Missing values are pervasive in medical data due to corruption or collection errors. They can adversely impact the performance of classifiers by introducing bias. Various methods exist for filling in missing values, including basic techniques like mean, max, min, and the most frequent item. In our study, we encountered a small number of missing values in each column, ranging from 2 to 5 [39]. To achieve high accuracy in the imputed data, we employed a variable strategy known as multivariate imputation by chained equations (MICE) [40,41].

5.2.3. Data Scaling

Data scaling methods in machine learning are employed to address the importance of scalability and ensure accurate outcomes while minimizing uncertainties, incorrect predictions, and additional costs or processing time. One common approach to data scaling involves transforming the minimum value of a feature to 0 and the maximum value to 1 [6,9,42,43,44,45,46,47,48,49]. In our study, we applied data scaling using the following equation:

x' = \frac{x - \bar{x}}{δ}

(8)

6. Proposed Work

The proposed model for identifying and predicting CTS diagnosis at the carpal tunnel is divided into four stages, as shown in Figure 1. The first stage involves aggregating the necessary data, which includes patient history, personal data, clinical examination data, CSA from ultrasound images, NCS and BCTQ. The second stage is the data preprocessing stage, which involves cleaning, formatting, and standardizing the data to prepare them for analysis. The third stage is utilizing AI models to predict CTS diagnosis and monitor progression during treatment. We built a classification model to predict CTS diagnosis. DNN was utilized to build efficient models in terms of several evaluation metrics. Then, we built an ML model to predict the CSA after 1, 2 and 6 months. Lastly, the fourth stage involves utilizing statistical tests (level of significance, Kruskal-Wallis test and two-way ANOVA test) to evaluate whether a significant change in patient health status occurs through the treatment process. The results of the statistical tests showed highly significant changes in patient scores, including SSS, FSS and CSA after 1, 3 and 6 months of postinjection. Overall, the proposed model provides a comprehensive approach to diagnosing CTS based on AI techniques and advancement on the medical and AI sides.

7. Results and Discussion

7.1. Evlaution Metrics

Various metrics are employed to assess the performance of the model classification model and regression model, encompassing the following measures for classification (accuracy, precsion, recall, f_meausre and area under the roc_curve. While other evaluation metrics utilized for regression include mean square error (MSE) Mean absolute error (MAE), median absolute error (MedAE) and the R2 score Table 2 presents a comprehensive overview of these metrics and the mathematical formulas used to calculate them.

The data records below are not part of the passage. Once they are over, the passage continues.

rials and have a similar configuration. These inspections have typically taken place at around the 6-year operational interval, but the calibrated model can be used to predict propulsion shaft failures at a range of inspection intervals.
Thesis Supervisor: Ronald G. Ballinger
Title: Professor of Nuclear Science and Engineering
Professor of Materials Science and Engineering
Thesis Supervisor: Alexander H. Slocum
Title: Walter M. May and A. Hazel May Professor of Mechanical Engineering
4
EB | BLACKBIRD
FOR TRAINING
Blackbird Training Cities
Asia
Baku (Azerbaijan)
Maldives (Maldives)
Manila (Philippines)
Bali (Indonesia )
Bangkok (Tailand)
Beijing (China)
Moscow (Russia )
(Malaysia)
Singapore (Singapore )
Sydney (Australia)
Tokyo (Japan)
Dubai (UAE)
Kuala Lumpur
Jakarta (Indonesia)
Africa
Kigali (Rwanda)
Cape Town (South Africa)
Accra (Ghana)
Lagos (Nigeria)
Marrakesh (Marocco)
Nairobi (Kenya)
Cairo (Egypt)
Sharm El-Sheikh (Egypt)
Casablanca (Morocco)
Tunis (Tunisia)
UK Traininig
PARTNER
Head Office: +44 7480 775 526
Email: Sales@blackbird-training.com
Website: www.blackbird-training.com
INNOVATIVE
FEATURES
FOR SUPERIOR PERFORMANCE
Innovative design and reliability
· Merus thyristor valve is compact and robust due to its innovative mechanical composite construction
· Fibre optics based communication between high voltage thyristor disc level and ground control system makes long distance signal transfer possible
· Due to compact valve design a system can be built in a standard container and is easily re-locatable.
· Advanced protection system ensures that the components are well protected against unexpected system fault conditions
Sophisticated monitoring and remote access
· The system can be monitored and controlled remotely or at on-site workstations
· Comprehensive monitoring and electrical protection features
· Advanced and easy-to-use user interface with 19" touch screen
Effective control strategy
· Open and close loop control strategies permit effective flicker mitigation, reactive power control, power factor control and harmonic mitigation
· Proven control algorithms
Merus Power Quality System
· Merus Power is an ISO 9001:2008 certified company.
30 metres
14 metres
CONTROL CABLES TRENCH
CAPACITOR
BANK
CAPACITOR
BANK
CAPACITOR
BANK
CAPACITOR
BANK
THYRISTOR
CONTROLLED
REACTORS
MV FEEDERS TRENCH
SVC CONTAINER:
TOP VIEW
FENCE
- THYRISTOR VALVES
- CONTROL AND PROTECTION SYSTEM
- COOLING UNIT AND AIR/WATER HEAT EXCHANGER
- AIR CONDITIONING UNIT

7.2. Predicting CTS Diagnosis

In this section, we evaluate the performance of DL in predicting CTS diagnosis. Three different DL models are built with three different optimizers: gradient descent (GD), adaptive gradient algorithm (Adagrad) and Adam. Figure 2 clarifies the plot of the architecture of the DL model. It includes six layers, including an input layer that has 37 inputs, four hidden layers with the ReLU activation function and an output layer with the Adam optimizer and sigmoid activation function. Table 3 shows the hyperparameters of the DL model. First, we tried the proposed model without historical data to check the effect of the historical data on the overall performance of the model. Figure 3 shows the learning and model without historical data. From Table 4, we can observe the best performance was obtained (ACC = 0.829%, precision = 0.823%, R = 0.857%, F-measure = 0.846% and AUC = 0.837%).

Second, we explored the effect of all data including (historical, clinical data and medical score). From Table 5, we can observe the following: the lowest was obtained from GD (ACC = 0.935%, Precision = 0.953%, R = 0.944%, F-measure = 0.947% and AUC = 0.963%) and utilizing Adagard enhanced the performance by approximately 1–2% (ACC = 0.955%, Precision = 0.963, R = 0.946%, F-measure = 0.957% and AUC = 0.963%). The best performance was obtained from Adam optimization, and the model achieved the best performance in terms of several metrics (ACC = 0.969%, precision = 0.982, R = 0.963%, F-measure = 0.974% and AUC =0.972%). Figure 4 shows the learning and model with historical data. The results confirm the significant effect of the historical data.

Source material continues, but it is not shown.